_Task requirements:_ Render the lines from the one with "country: AU" up to and including the one with "longitude: 145.2922" as a numbered list, leaving out any blank lines.

_Exercise data:_
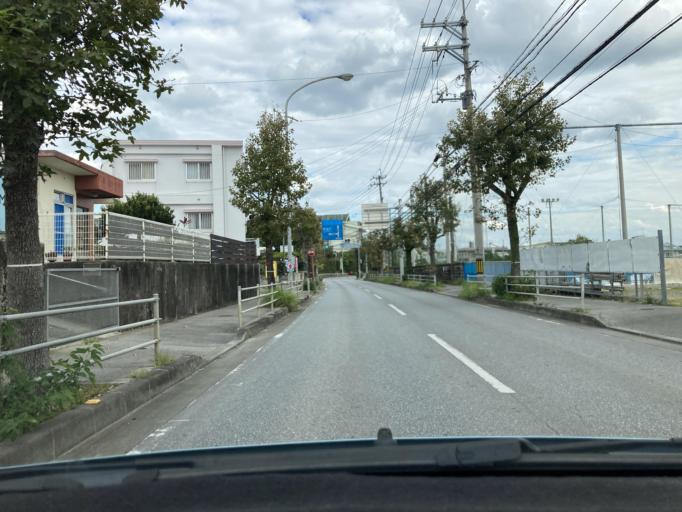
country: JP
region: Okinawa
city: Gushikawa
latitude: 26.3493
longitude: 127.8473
--
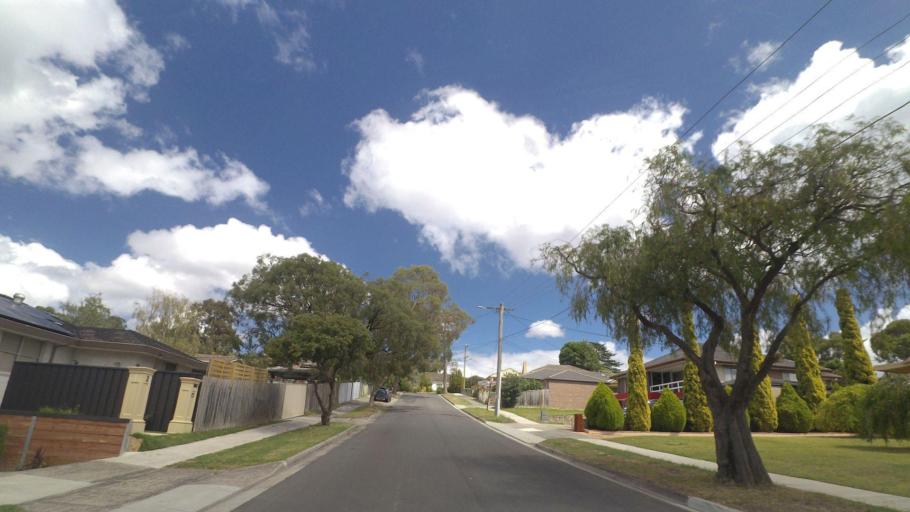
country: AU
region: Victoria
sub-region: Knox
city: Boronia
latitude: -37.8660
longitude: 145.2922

_Exercise result:_
1. country: AU
2. region: Victoria
3. sub-region: Knox
4. city: Boronia
5. latitude: -37.8660
6. longitude: 145.2922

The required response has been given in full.